Task objective
Take the records below from their first line through the line holding "Smakstilsetninger i tobakk, e-sigaretter", and set each of those lines down exactly, without pictures.

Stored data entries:
'''

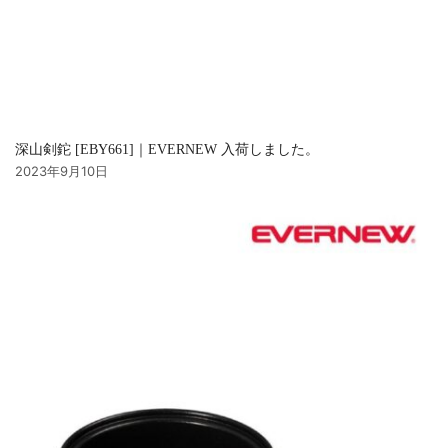
深山剣鉈 [EBY661]｜EVERNEW 入荷しました。
2023年9月10日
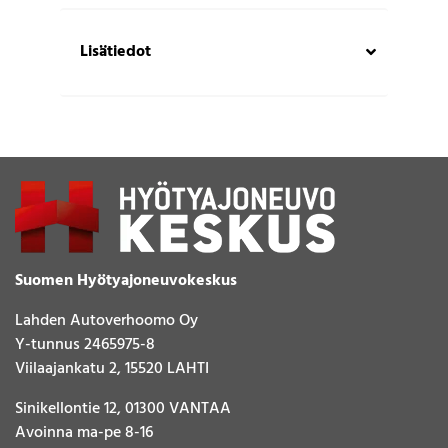
Lisätiedot
Suomen Hyötyajoneuvokeskus
Lahden Autoverhoomo Oy
Y-tunnus 2465975-8
Viilaajankatu 2, 15520 LAHTI
Sinikellontie 12, 01300 VANTAA
Avoinna ma-pe 8-16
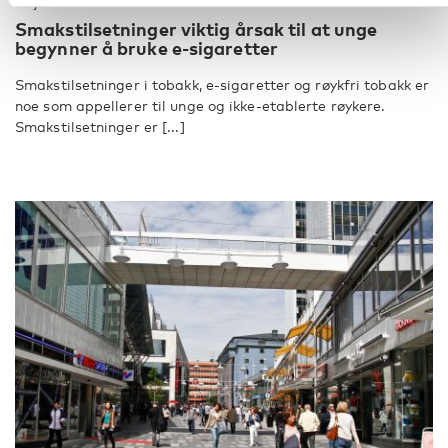
28 jan 2019
Smakstilsetninger viktig årsak til at unge
begynner å bruke e-sigaretter
Smakstilsetninger i tobakk, e-sigaretter og røykfri tobakk er
noe som appellerer til unge og ikke-etablerte røykere.
Smakstilsetninger er [...]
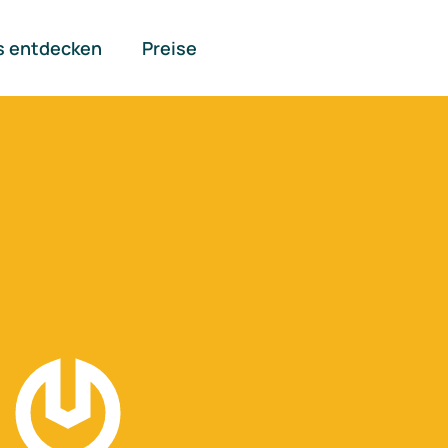
s entdecken
Preise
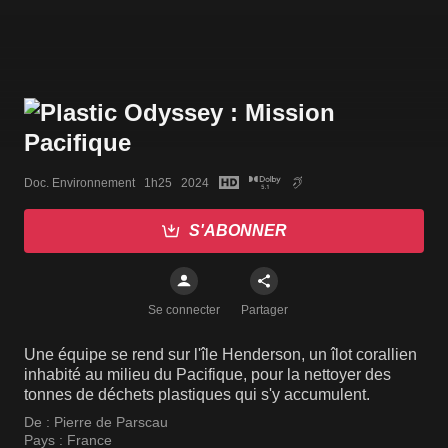
Doc. Environnement   1h25   2024
S'ABONNER
Se connecter
Partager
Une équipe se rend sur l'île Henderson, un îlot corallien
inhabité au milieu du Pacifique, pour la nettoyer des
tonnes de déchets plastiques qui s'y accumulent.
De :
Pierre de Parscau
Pays :
France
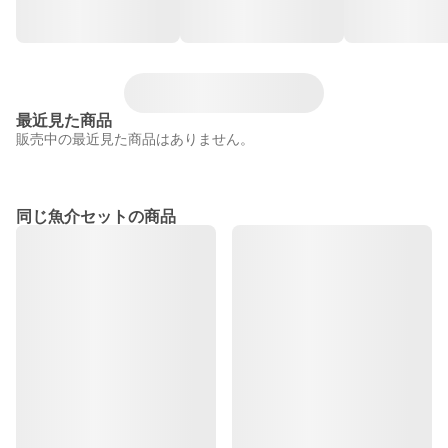
最近見た商品
販売中の最近見た商品はありません。
同じ魚介セットの商品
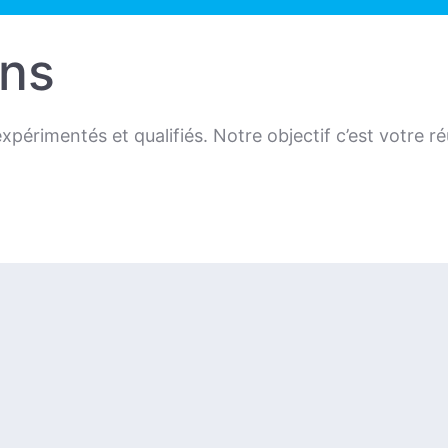
ons
périmentés et qualifiés. Notre objectif c’est votre ré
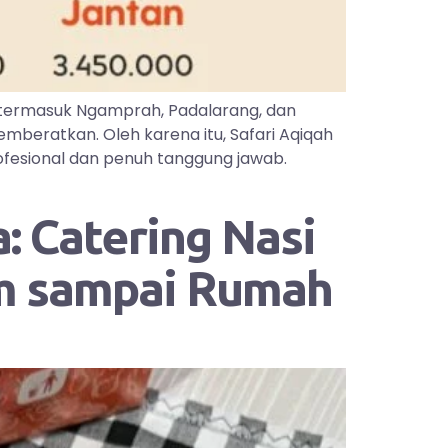
 termasuk Ngamprah, Padalarang, dan
mberatkan. Oleh karena itu, Safari Aqiqah
ofesional dan penuh tanggung jawab.
: Catering Nasi
im sampai Rumah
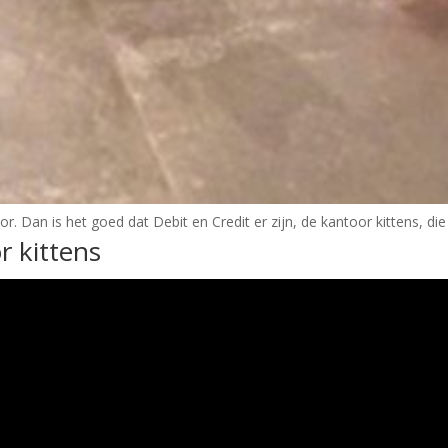
or. Dan is het goed dat Debit en Credit er zijn, de kantoor kittens, d
r kittens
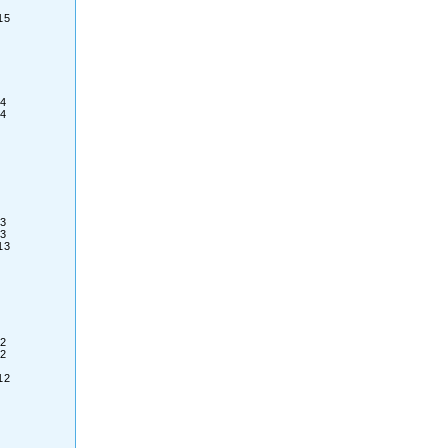
15
4
4
3
3
13
2
2
12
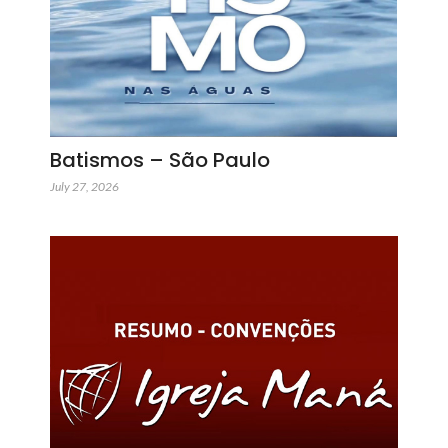
Batismos – São Paulo
July 27, 2026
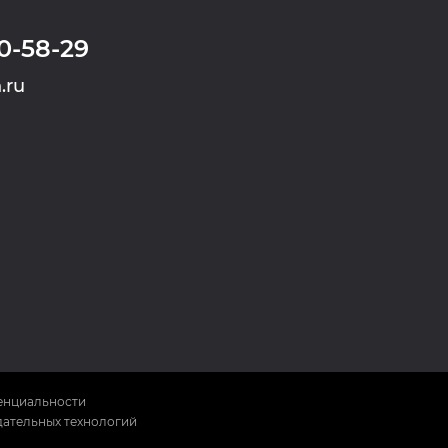
0-58-29
.ru
енциальности
ательных технологий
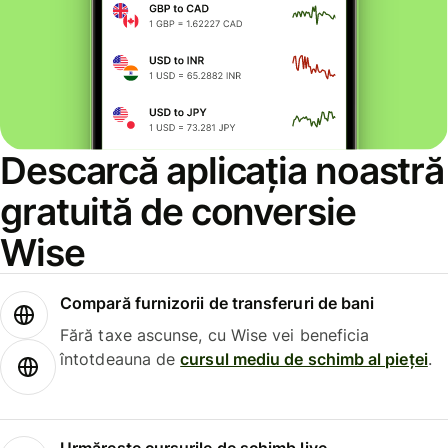
Descarcă aplicația noastră
gratuită de conversie
Wise
Compară furnizorii de transferuri de bani
Fără taxe ascunse, cu Wise vei beneficia
întotdeauna de
cursul mediu de schimb al pieței
.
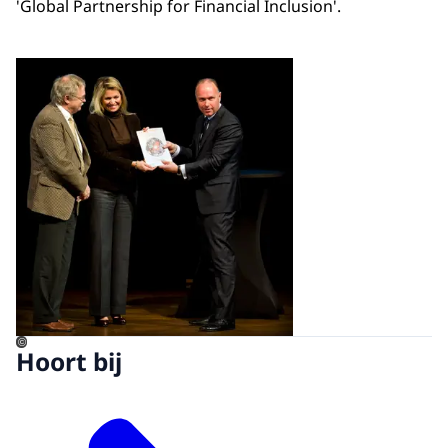
'Global Partnership for Financial Inclusion'.
Open de galerij in vergrot
©
Hoort bij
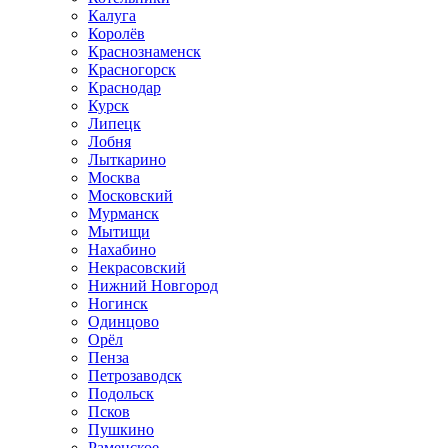
Калуга
Королёв
Краснознаменск
Красногорск
Краснодар
Курск
Липецк
Лобня
Лыткарино
Москва
Московский
Мурманск
Мытищи
Нахабино
Некрасовский
Нижний Новгород
Ногинск
Одинцово
Орёл
Пенза
Петрозаводск
Подольск
Псков
Пушкино
Раменское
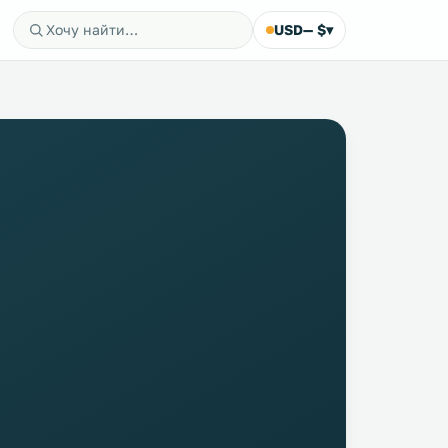
USD
— $
▾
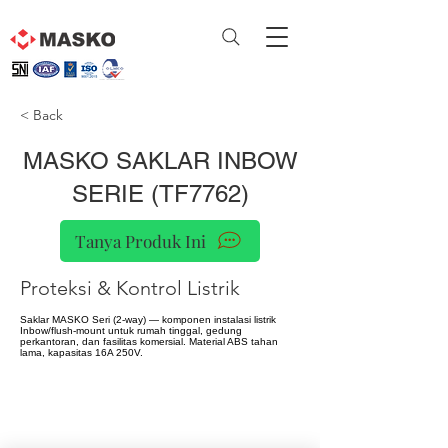
< Back
MASKO SAKLAR INBOW
SERIE (TF7762)
Tanya Produk Ini
Proteksi & Kontrol Listrik
Saklar MASKO Seri (2-way) — komponen instalasi listrik
Inbow/flush-mount untuk rumah tinggal, gedung
perkantoran, dan fasilitas komersial. Material ABS tahan
lama, kapasitas 16A 250V.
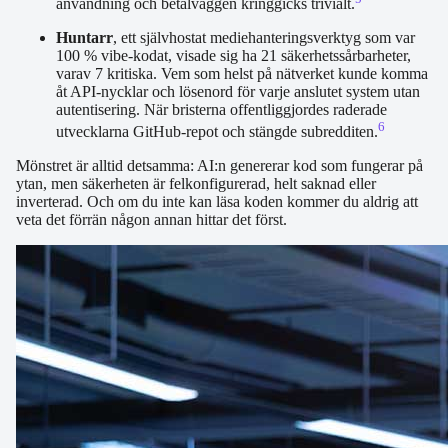
användning och betalväggen kringgicks trivialt.
Huntarr
, ett självhostat mediehanteringsverktyg som var
100 % vibe-kodat, visade sig ha 21 säkerhetssårbarheter,
varav 7 kritiska. Vem som helst på nätverket kunde komma
åt API-nycklar och lösenord för varje anslutet system utan
autentisering. När bristerna offentliggjordes raderade
6
utvecklarna GitHub-repot och stängde subredditen.
Mönstret är alltid detsamma: AI:n genererar kod som fungerar på
ytan, men säkerheten är felkonfigurerad, helt saknad eller
inverterad. Och om du inte kan läsa koden kommer du aldrig att
veta det förrän någon annan hittar det först.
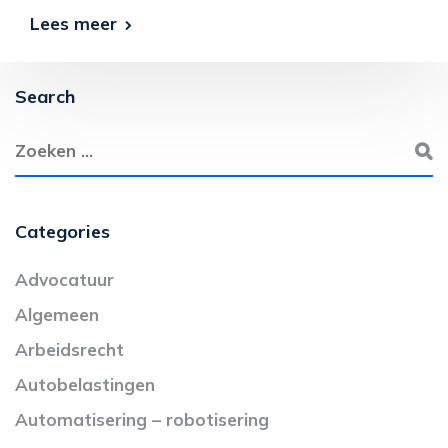
Lees meer
Search
Categories
Advocatuur
Algemeen
Arbeidsrecht
Autobelastingen
Automatisering – robotisering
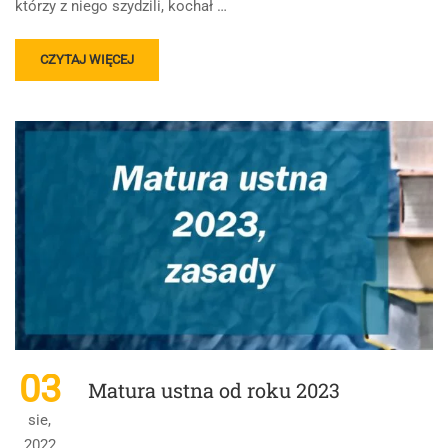
którzy z niego szydzili, kochał …
READ
CZYTAJ WIĘCEJ
MORE
ABOUT
RELACJE
Z
BOGIEM
I
ŚWIATEM
03
Matura ustna od roku 2023
sie,
2022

'''

Solved exercise
深山剣鉈 [EBY661]｜EVERNEW 入荷しました。
2023年9月10日
Lisätiedot
Suomen Hyötyajoneuvokeskus
Lahden Autoverhoomo Oy
Y-tunnus 2465975-8
Viilaajankatu 2, 15520 LAHTI
Sinikellontie 12, 01300 VANTAA
Avoinna ma-pe 8-16
28 jan 2019
Smakstilsetninger viktig årsak til at unge
begynner å bruke e-sigaretter
Smakstilsetninger i tobakk, e-sigaretter og røykfri tobakk er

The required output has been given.